Over the last few weeks, I’ve been quietly submitting my previously written blog posts to publications on Medium.

For those of you who don’t know, Medium is a social media platform for writers and creators to share their work and where readers can read all kinds of content.  A Medium Publication is a curated list of articles usually surrounding a specific topic.  These articles are selected by an editor or group of editors to be shared with subscribers to the publication.

If you enjoy reading, this is probably the best place to hang out online.  You can read whatever articles that are suggested to you or search for specific topics and find awesome posts based on your search criteria.

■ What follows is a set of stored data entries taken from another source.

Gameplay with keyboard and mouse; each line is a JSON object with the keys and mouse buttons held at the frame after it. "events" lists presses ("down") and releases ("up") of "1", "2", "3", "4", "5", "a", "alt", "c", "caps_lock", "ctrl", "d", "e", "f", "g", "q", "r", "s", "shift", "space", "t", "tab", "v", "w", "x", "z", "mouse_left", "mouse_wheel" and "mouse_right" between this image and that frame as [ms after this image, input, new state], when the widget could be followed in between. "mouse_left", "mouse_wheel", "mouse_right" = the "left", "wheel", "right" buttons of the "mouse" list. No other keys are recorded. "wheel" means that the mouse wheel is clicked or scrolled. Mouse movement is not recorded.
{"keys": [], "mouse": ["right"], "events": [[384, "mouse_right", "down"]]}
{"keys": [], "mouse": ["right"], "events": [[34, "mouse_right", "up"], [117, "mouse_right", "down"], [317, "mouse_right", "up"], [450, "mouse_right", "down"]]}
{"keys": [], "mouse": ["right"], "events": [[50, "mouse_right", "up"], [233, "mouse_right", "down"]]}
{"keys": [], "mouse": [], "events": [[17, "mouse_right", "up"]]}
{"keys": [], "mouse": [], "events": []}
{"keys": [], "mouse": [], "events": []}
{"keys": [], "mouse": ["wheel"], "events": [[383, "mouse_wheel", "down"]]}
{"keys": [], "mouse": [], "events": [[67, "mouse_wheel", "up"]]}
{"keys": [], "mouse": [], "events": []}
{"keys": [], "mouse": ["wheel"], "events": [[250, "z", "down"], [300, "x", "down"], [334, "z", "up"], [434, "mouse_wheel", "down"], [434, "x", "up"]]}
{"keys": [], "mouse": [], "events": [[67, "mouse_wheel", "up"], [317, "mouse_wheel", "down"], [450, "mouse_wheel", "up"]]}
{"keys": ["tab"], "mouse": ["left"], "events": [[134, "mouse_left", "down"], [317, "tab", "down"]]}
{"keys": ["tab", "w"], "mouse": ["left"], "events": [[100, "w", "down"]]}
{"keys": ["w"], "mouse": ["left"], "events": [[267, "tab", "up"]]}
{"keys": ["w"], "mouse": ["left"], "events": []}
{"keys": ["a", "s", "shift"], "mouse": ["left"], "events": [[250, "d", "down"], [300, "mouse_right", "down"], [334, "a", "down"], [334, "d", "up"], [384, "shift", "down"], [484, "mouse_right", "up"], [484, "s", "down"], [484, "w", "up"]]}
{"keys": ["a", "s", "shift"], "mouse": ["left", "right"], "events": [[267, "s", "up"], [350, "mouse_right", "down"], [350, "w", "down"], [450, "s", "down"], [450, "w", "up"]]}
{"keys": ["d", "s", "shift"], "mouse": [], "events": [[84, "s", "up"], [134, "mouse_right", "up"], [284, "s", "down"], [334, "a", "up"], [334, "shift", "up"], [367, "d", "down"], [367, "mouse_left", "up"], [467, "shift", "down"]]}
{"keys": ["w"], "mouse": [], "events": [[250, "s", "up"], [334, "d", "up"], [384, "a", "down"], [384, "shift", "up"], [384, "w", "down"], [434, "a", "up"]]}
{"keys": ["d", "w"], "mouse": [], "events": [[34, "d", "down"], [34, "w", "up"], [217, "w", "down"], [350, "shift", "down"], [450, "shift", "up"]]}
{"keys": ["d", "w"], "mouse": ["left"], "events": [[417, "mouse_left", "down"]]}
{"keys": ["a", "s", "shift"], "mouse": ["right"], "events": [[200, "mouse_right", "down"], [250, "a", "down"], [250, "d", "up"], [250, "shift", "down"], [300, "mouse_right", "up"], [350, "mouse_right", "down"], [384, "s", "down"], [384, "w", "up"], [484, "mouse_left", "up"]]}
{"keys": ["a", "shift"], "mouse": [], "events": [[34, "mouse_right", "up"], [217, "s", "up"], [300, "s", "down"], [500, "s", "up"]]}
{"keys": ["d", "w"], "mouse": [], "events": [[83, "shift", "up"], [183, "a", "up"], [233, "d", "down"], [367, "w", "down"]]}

I decided to share my work on Medium because there is a subset of readers there who deal with anxiety and I wanted to reach them.  One of the first things you learn when you’re trying to help others is that you have to meet the people you want to help where they are.  You can’t expect everyone to just flock to you, you have to go out and find them.

Finding Acceptance

So, I’ve been spending time on Medium connecting with people and sharing posts from the Discarded Anxiety blog and I’m glad to say, it’s been mostly positive.

I was blessed to have my work featured in a publication and as a result of that spotlight, my blog post “When it Feels Impossible to Go On,” was read nearly 900 times.  Many people started recommending my post and sharing it on social media.

Even Mrs. Kelley helped to spread the word.

Discarded Anxiety: Proud Wife Moment

So there I was riding a high and feeling accepted.  I felt validated that my writing was good and that what I had to say really mattered and was making a difference.   I enjoyed that feeling so much that I started to submit more articles to other publications.

Chasing the Wrong Goal

But this time, my writing wasn’t selected.  Some of the publications were kind enough to email me back saying my articles didn’t quite fit with their tone.  Other’s didn’t even bother.

I thought I was doing the right thing and that my work belonged right up there with everyone else’s.  But I wasn’t chosen.  I wasn’t validated.  I wasn’t accepted.

Initially, frustration took over. But, then I realized I was wrong.

While I wanted to get my writing and my message noticed by more people, I realized I was making my submissions under false pretenses.

I wasn’t just trying to help spread the word about Discarded Anxiety to help people, I was seeking approval from people who I thought were valuable in the growth of my blog.

I felt if I could get “them” to share my writing, that would mean that I was on my way to becoming…something.  I’m not even sure what I thought that "something" was.

Even through reading this story, you can see how my focus shifted from simply trying to reach people in need, to trying to gain validation for myself.

The Blessing in Rejection

Thankfully, I was denied those opportunities and rightfully so.

I shouldn’t have placed so much value in the opinions of editors, especially when they didn’t represent my target audience.

It would be awesome to have my work shared with hundreds of thousands of people, but not at the expense of forgetting who I am and who I’m here to serve.

I’m here to serve you.  Yes you, sitting there on your computer or phone, reading these words.  My goal isn’t to grow the largest blog in the world, my goal is to help you manage the anxiety that keeps you from living to your fullest potential.

Yes, I’ll still be submitting my work to Medium, but it won’t be with the goal of getting the most eyeballs on our community here at Discarded Anxiety.  My focus will be on reaching those in need of encouragement and guidance to help them overcome anxiety.

Validation is exciting, but it’s important to maintain an unobstructed view of your goals.  Otherwise, we may trade our work and our ethics for a pat on the back instead of what we initially set out to achieve…. a changed life.


Next Action Steps

When dealing with social anxiety we often desire to be accepted by people who may not always have our best interest at heart.  In the comments below, share your ideas on how to avoid this problem.

For example: Instead of seeking out the approval of others, remind yourself of your goals and why those goals are important to you.  Take comfort and confidence in knowing that you're working toward a worthy goal or cause regardless of anyone else's beliefs.


 

This Post Has 2 Comments

  1. A big step for me was understanding that it's okay to make social mistakes. It's something that everyone does. And when it happened I would force myself to not feel like a bad person for it.

    1. Hey Ben, thanks for your comment! You're totally right. Getting to a point when you accept that everyone makes mistakes and learning that it doesn't define you is a great way to begin overcoming social anxiety.